Bounding rectangle collision test?

Question

I have complex polygons which I know the minimum x, minimum y, maximum x and maximum y. I also have another rectangle which I know the top left and bottom right vertices. Knowing this information, how can I know if these 2 bounding boxes are colliding? Thanks

Answer 1

Rectangles A and B are colliding if the intervals [Ax1, Ax2] and [Bx1, Bx2] are overlapping and the intervals [Ay1, Ay2] and [By1, By2] are overlapping.

Answer 2

I think the following works most of the times, but it is surely more accurate than bounding box check, although more complex. Take a look at the following question:

http://stackoverflow.com/questions/3453460/polygon-in-rectangle-algorithm/3453731#3453731

There, you see an algorithm for finding out if a point is inside a polygon.

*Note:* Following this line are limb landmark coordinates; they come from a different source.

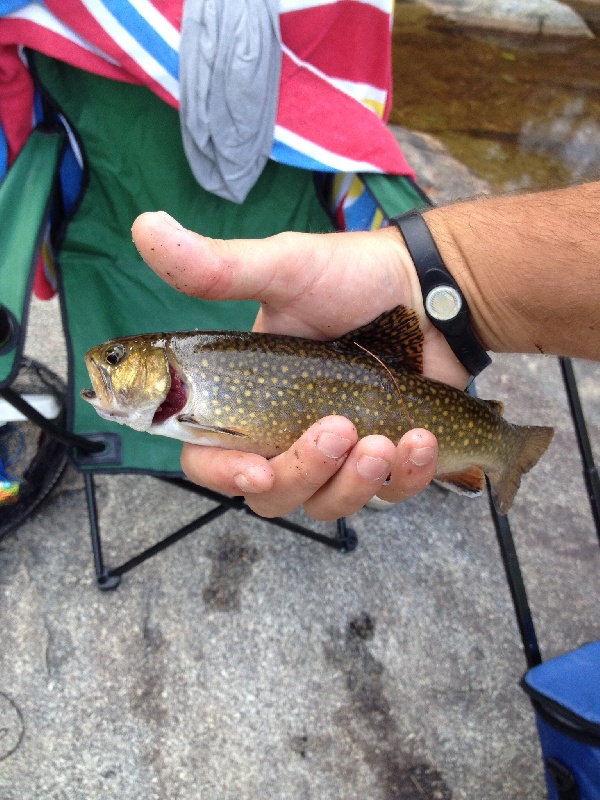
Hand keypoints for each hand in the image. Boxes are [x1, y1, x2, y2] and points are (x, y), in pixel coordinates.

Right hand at [132, 211, 467, 519]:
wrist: (428, 289)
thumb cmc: (349, 277)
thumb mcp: (283, 269)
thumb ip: (218, 268)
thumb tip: (145, 226)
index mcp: (245, 399)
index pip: (209, 455)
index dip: (223, 473)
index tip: (257, 471)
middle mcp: (285, 433)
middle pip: (271, 494)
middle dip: (304, 472)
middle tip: (338, 428)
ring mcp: (337, 454)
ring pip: (326, 504)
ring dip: (355, 482)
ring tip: (386, 439)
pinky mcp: (386, 461)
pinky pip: (388, 496)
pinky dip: (406, 477)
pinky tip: (421, 440)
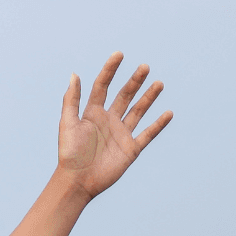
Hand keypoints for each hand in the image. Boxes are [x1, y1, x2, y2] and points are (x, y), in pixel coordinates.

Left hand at [57, 52, 171, 198]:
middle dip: (134, 81)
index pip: (103, 86)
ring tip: (158, 83)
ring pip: (138, 111)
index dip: (110, 70)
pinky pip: (147, 134)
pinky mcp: (131, 149)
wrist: (77, 181)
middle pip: (124, 96)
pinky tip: (168, 113)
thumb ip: (71, 100)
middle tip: (144, 66)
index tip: (119, 54)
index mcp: (91, 113)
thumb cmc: (69, 153)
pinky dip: (158, 124)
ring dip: (148, 97)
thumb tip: (74, 74)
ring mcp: (121, 134)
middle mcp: (107, 121)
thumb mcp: (67, 123)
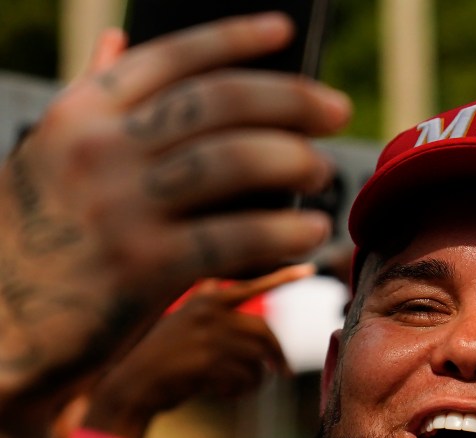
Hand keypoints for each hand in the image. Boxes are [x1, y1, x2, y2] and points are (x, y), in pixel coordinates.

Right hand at [0, 13, 350, 416]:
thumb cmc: (37, 241)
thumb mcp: (48, 156)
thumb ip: (92, 100)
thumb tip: (118, 39)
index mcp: (81, 115)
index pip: (173, 57)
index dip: (235, 37)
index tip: (285, 30)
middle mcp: (100, 149)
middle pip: (221, 102)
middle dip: (292, 99)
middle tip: (337, 111)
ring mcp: (121, 206)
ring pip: (237, 160)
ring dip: (297, 162)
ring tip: (323, 173)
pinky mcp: (144, 267)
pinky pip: (237, 237)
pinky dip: (285, 232)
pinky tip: (311, 232)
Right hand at [80, 264, 311, 437]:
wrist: (129, 387)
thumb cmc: (159, 357)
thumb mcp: (180, 320)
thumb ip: (208, 308)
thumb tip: (233, 299)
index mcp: (205, 296)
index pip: (253, 284)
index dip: (283, 276)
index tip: (311, 269)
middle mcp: (209, 309)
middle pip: (265, 332)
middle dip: (278, 355)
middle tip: (284, 372)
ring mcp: (209, 335)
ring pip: (257, 359)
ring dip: (255, 379)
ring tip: (237, 386)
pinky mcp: (209, 362)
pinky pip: (246, 379)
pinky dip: (241, 392)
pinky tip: (221, 393)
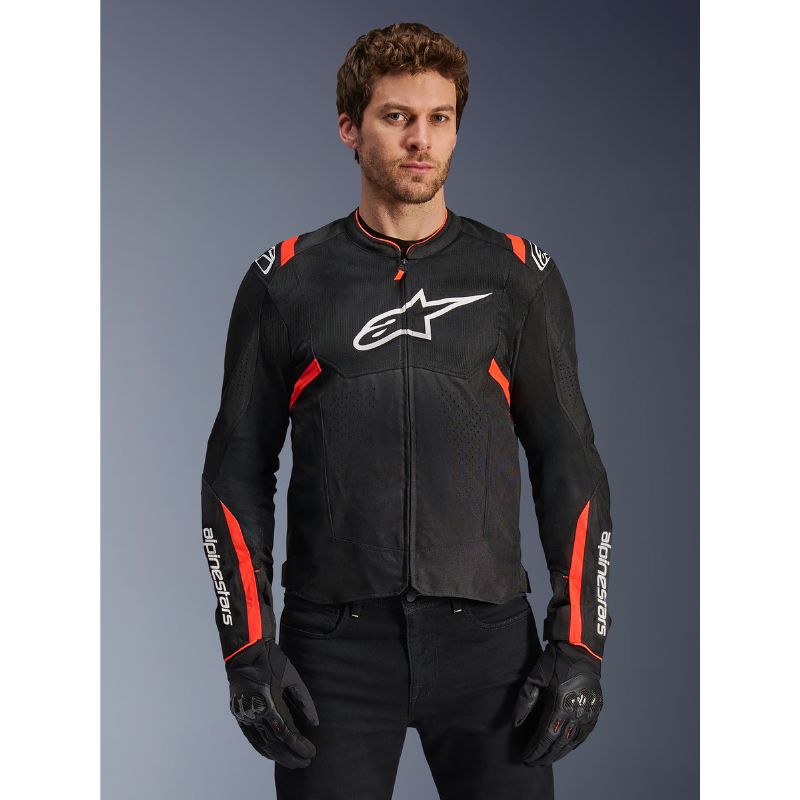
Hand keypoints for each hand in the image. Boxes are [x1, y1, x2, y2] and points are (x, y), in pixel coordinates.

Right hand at [226, 639, 318, 768]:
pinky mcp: (239, 715)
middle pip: (274, 743)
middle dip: (291, 756)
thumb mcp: (292, 677)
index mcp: (268, 703)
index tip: (311, 753)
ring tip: (293, 762)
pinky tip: (272, 754)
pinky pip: (251, 738)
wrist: (245, 653)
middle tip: (305, 762)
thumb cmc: (271, 662)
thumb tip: (315, 723)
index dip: (299, 746)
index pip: (286, 733)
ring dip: (279, 756)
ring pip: (262, 744)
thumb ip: (303, 701)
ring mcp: (244, 715)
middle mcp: (254, 713)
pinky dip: (262, 749)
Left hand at [513, 642, 602, 765]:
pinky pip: (584, 734)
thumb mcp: (534, 677)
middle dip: (545, 756)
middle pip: (559, 743)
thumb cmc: (553, 661)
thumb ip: (525, 701)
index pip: (545, 735)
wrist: (579, 649)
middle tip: (533, 763)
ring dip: (559, 754)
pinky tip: (564, 749)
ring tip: (546, 760)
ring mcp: (588, 712)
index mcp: (559, 702)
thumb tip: (516, 723)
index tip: (525, 756)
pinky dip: (573, 745)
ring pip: (572, 742)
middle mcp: (576, 711)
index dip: (535, 749)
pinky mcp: (595, 710)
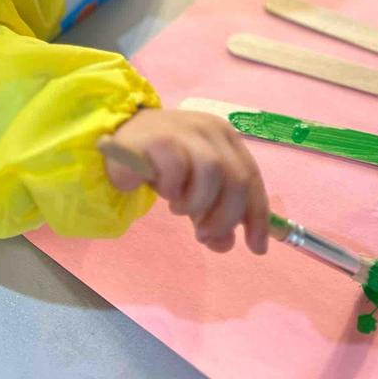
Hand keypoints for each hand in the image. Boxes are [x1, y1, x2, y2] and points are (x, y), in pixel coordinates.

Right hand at [104, 108, 269, 254]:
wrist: (119, 143)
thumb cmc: (164, 166)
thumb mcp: (194, 193)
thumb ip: (213, 215)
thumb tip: (225, 244)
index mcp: (226, 139)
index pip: (253, 178)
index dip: (258, 217)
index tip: (256, 248)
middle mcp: (211, 130)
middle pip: (237, 179)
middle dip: (225, 217)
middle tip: (205, 235)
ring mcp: (186, 130)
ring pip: (211, 173)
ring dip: (197, 203)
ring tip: (178, 209)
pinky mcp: (159, 139)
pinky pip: (177, 172)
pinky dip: (173, 190)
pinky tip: (164, 191)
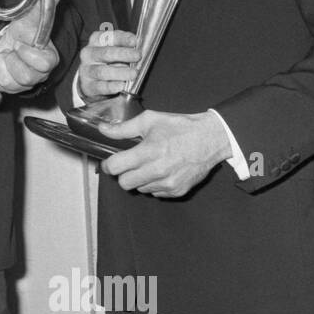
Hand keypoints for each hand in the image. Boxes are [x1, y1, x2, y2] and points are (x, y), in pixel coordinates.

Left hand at [0, 15, 58, 92]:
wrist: (11, 44)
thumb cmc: (23, 34)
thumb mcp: (30, 20)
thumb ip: (41, 8)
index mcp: (47, 58)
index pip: (44, 64)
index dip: (28, 54)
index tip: (18, 43)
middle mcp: (37, 74)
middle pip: (25, 78)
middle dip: (10, 61)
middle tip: (8, 51)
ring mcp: (21, 84)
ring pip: (8, 83)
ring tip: (2, 55)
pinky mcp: (6, 87)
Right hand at [76, 26, 139, 100]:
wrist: (92, 79)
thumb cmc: (108, 60)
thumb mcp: (115, 48)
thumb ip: (125, 46)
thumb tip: (139, 47)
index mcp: (96, 40)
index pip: (109, 36)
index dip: (123, 38)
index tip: (135, 41)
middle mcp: (89, 54)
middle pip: (106, 53)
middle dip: (123, 54)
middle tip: (137, 56)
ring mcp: (87, 70)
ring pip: (102, 71)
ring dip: (120, 72)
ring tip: (133, 74)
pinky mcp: (89, 86)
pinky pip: (100, 86)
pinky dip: (112, 86)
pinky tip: (121, 85)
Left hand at [99, 109, 231, 197]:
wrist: (210, 139)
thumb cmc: (180, 127)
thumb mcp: (150, 121)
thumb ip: (123, 128)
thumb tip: (103, 129)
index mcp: (148, 151)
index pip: (115, 167)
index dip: (109, 164)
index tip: (111, 162)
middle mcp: (157, 170)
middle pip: (124, 183)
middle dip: (123, 173)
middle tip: (130, 164)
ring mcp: (168, 183)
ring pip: (139, 189)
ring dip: (140, 179)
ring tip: (150, 165)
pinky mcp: (177, 191)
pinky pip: (155, 193)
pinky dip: (154, 184)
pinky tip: (162, 171)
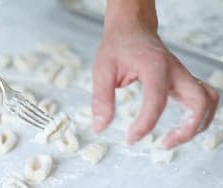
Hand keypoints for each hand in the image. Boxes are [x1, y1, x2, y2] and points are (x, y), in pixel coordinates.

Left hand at [92, 10, 218, 148]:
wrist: (131, 27)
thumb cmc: (117, 46)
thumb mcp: (102, 70)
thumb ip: (101, 99)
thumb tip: (100, 127)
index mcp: (155, 66)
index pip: (157, 101)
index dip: (145, 125)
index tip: (131, 138)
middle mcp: (175, 71)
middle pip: (199, 102)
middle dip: (186, 130)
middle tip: (163, 144)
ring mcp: (182, 74)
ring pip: (208, 101)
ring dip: (197, 124)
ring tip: (174, 138)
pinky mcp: (182, 80)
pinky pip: (202, 98)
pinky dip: (198, 115)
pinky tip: (180, 124)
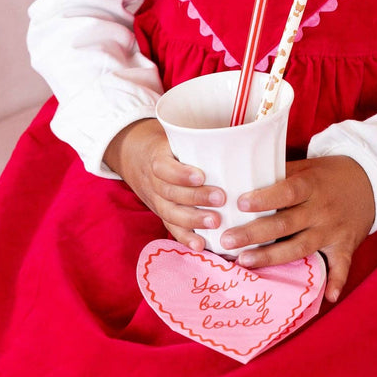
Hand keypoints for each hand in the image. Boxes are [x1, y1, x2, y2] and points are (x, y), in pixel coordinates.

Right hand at [103, 119, 225, 250]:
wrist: (140, 160)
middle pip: (171, 193)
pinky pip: (172, 228)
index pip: (164, 168)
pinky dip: (185, 238)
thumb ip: (198, 137)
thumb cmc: (170, 147)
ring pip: (171, 214)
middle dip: (196, 198)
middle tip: (221, 198)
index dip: (181, 174)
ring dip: (193, 220)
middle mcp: (155, 183)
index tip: (202, 175)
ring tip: (216, 223)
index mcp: (158, 159)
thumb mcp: (175, 137)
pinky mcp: (163, 215)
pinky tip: (200, 245)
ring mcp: (157, 202)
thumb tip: (237, 130)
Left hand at [219, 156, 374, 302]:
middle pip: (286, 224)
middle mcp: (322, 209)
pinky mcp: (346, 246)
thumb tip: (242, 177)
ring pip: (301, 247)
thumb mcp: (307, 166)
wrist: (370, 180)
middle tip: (227, 240)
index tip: (240, 204)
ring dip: (273, 257)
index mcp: (312, 185)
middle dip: (254, 233)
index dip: (265, 198)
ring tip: (245, 261)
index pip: (287, 191)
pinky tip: (327, 296)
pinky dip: (336, 281)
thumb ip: (280, 174)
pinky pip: (341, 266)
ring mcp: (334, 230)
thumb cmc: (328, 174)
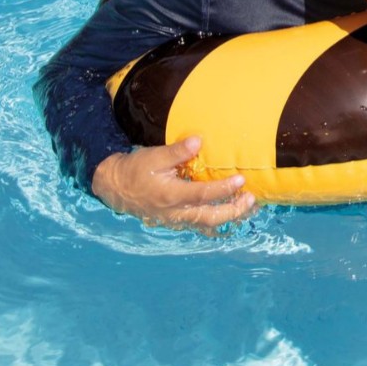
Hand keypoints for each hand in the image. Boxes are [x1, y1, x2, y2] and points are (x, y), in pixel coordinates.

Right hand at [91, 137, 256, 232]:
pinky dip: (216, 218)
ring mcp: (175, 219)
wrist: (115, 188)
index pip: (202, 195)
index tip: (241, 180)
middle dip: (232, 210)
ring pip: (206, 223)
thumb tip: (198, 141)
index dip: (223, 189)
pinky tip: (230, 211)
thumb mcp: (153, 157)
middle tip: (251, 200)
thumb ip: (176, 151)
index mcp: (170, 195)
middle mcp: (174, 212)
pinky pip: (199, 223)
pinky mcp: (175, 220)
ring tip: (247, 206)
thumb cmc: (135, 170)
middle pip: (209, 217)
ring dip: (228, 216)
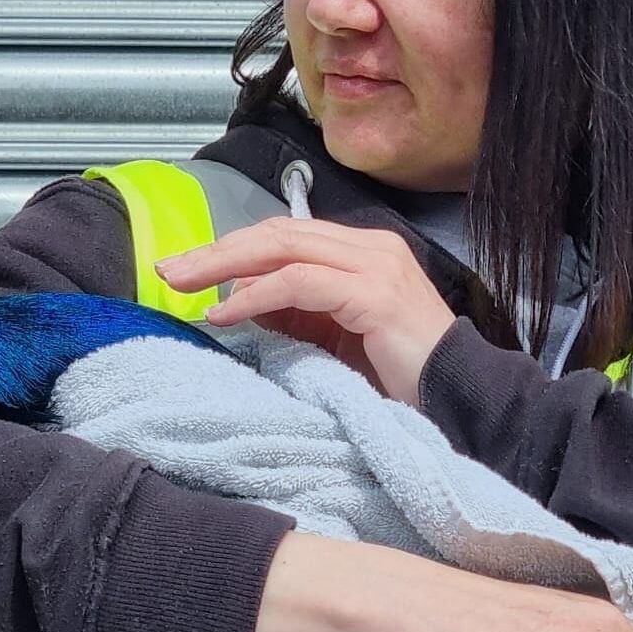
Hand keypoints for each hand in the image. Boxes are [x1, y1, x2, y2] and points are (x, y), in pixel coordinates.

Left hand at [156, 217, 456, 405]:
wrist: (462, 398)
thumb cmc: (404, 379)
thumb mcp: (336, 340)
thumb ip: (296, 316)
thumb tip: (238, 302)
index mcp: (363, 253)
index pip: (286, 236)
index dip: (232, 250)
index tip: (187, 272)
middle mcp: (371, 247)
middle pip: (277, 233)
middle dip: (217, 251)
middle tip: (170, 271)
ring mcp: (375, 265)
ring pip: (283, 247)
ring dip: (225, 265)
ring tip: (185, 287)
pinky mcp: (374, 293)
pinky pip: (300, 282)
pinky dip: (256, 296)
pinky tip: (227, 313)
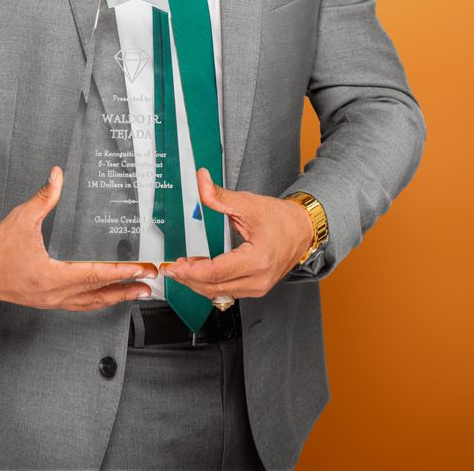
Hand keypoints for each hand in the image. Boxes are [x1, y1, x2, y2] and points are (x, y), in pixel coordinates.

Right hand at [0, 166, 156, 310]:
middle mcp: (54, 294)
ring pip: (91, 304)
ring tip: (137, 292)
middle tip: (150, 282)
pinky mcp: (47, 301)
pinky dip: (98, 300)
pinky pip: (79, 305)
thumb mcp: (21, 219)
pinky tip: (107, 294)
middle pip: (99, 294)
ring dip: (116, 298)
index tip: (141, 269)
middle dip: (127, 288)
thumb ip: (43, 198)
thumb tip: (57, 175)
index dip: (121, 272)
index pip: (94, 275)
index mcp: (51, 277)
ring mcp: (51, 301)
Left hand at [160, 169, 313, 299]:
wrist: (302, 229)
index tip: (174, 266)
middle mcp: (259, 279)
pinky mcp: (257, 287)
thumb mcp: (247, 204)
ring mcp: (259, 287)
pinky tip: (199, 271)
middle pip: (214, 287)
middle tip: (170, 268)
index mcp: (257, 260)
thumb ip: (219, 196)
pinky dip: (210, 283)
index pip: (216, 272)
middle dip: (188, 279)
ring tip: (181, 268)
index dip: (191, 270)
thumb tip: (201, 181)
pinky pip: (228, 291)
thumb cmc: (280, 218)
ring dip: (197, 283)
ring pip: (219, 293)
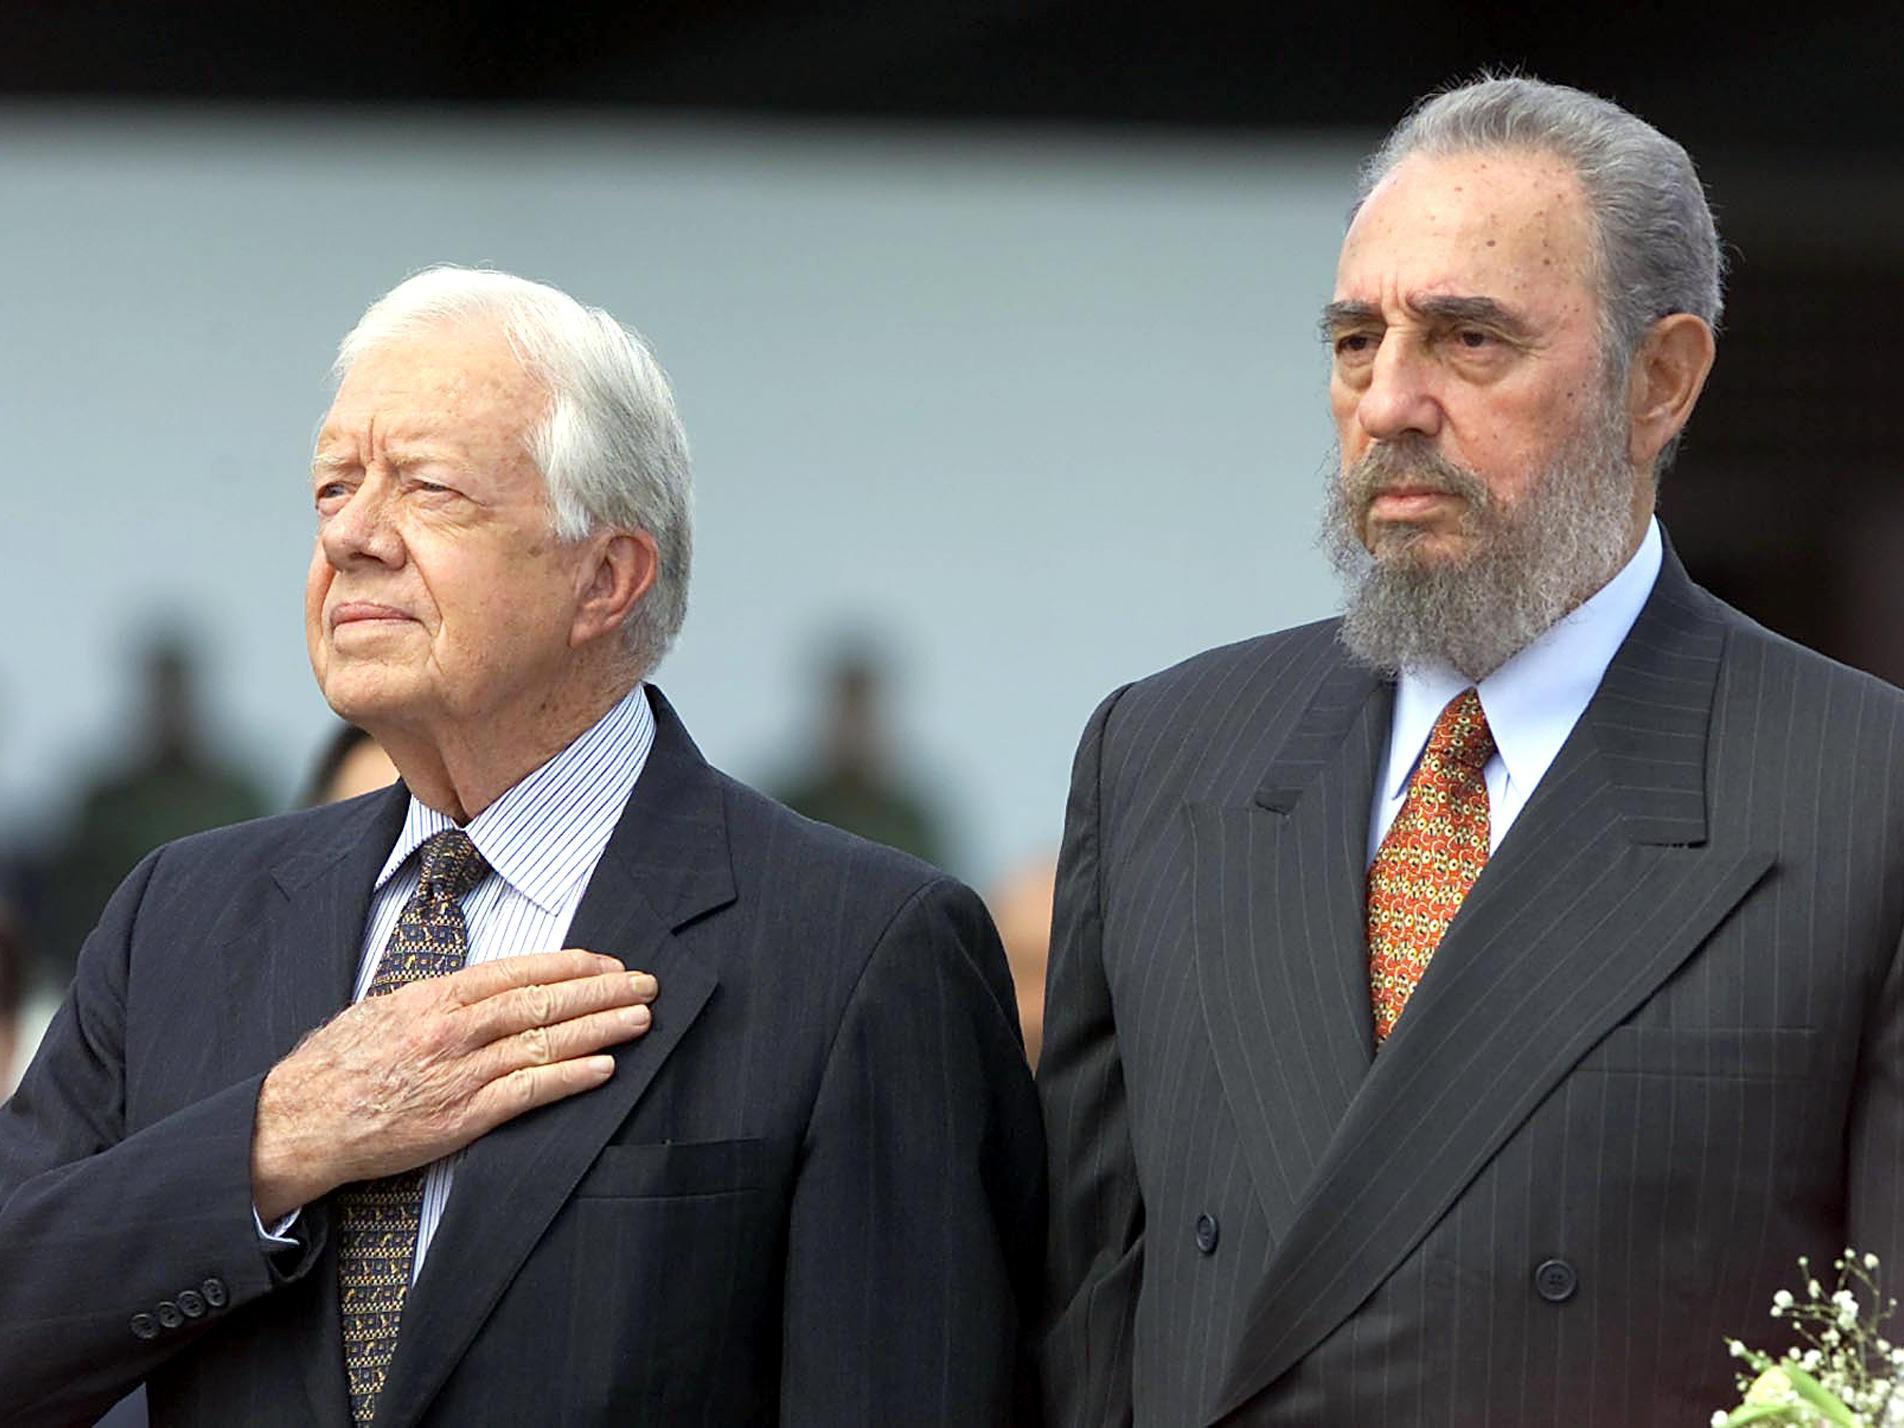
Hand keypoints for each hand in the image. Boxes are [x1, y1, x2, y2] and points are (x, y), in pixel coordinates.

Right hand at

You can apply this test to each point of the 1st poly w.r.t. the 2nd one. Then the opposite. If the test passes at least once, you have a collision.

Answer 3

Create a sorted array of the x coordinates of the left and right edges of the rectangles. Then, use a "scanline" to move from left to right through the rectangles. Keep a binary search tree containing the y coordinates of the top and bottom edges of the rectangles that overlap the scanline. For each element of the array, check whether it is a left or right edge. If it is a right edge, remove the corresponding top and bottom edges from the BST. If it is a left edge, search the BST for rectangles that overlap the current rectangle; if there is one, return the overlap. Then, add the y coordinates of the top and bottom edges of the rectangle to the BST. The search takes O(n log n) time, since it takes O(n log n) time to sort the rectangles and each of the 2n iterations takes O(log n) time - Copied from google search results.

Answer 4

Try something like this:

typedef struct rect {
    int top;     // maximum y-coord
    int bottom;  // minimum y-coord
    int left;    // minimum x-coord
    int right;   // maximum x-coord
} rectangle;

// Returns 1 if the point (x, y) lies within the rectangle, 0 otherwise
int is_point_in_rectangle(rectangle r, int x, int y) {
    if ((r.left   <= x && r.right >= x) &&
        (r.bottom <= y && r.top   >= y))
        return 1;
    return 0;
}

// Returns 1 if the rectangles overlap, 0 otherwise
int do_rectangles_intersect(rectangle a, rectangle b) {
    if ( is_point_in_rectangle(a, b.left , b.top   ) ||
         is_point_in_rectangle(a, b.right, b.top   ) ||
         is_point_in_rectangle(a, b.left , b.bottom) ||
         is_point_in_rectangle(a, b.right, b.bottom))
        return 1;
    if ( is_point_in_rectangle(b, a.left , a.top   ) ||
         is_point_in_rectangle(b, a.right, a.top   ) ||
         is_point_in_rectangle(b, a.left , a.bottom) ||
         is_point_in_rectangle(b, a.right, a.bottom))
        return 1;
    return 0;
}

You can do the same for any polygon, just iterate through all of its points and call is_point_in_rectangle with them. Since you only have a bounding box for the complex polygon, there is a chance that this method gives you a false positive (that is, the rectangle is inside the complex polygon's bounding box but outside of the polygon itself). However, this restriction applies to any method where a complex shape is simplified to a bounding box.